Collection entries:
====

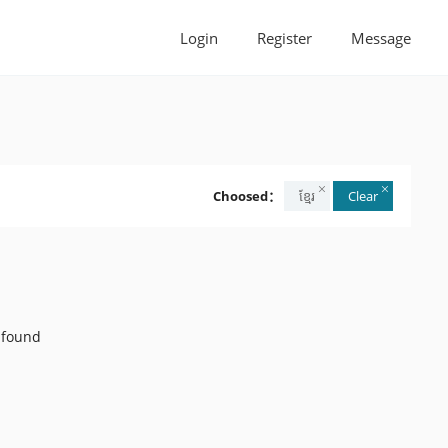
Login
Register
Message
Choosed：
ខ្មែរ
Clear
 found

====

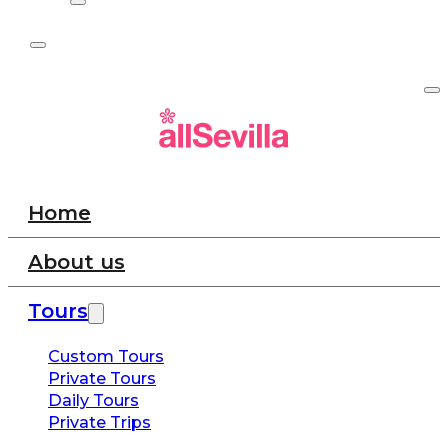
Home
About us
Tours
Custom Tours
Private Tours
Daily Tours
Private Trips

====

Look through the entries above and quote exactly the lines from the line with "Custom Tours" to the line with "Private Trips", counting both of those lines.

**Task solution**
Custom Tours
Private Tours
Daily Tours
Private Trips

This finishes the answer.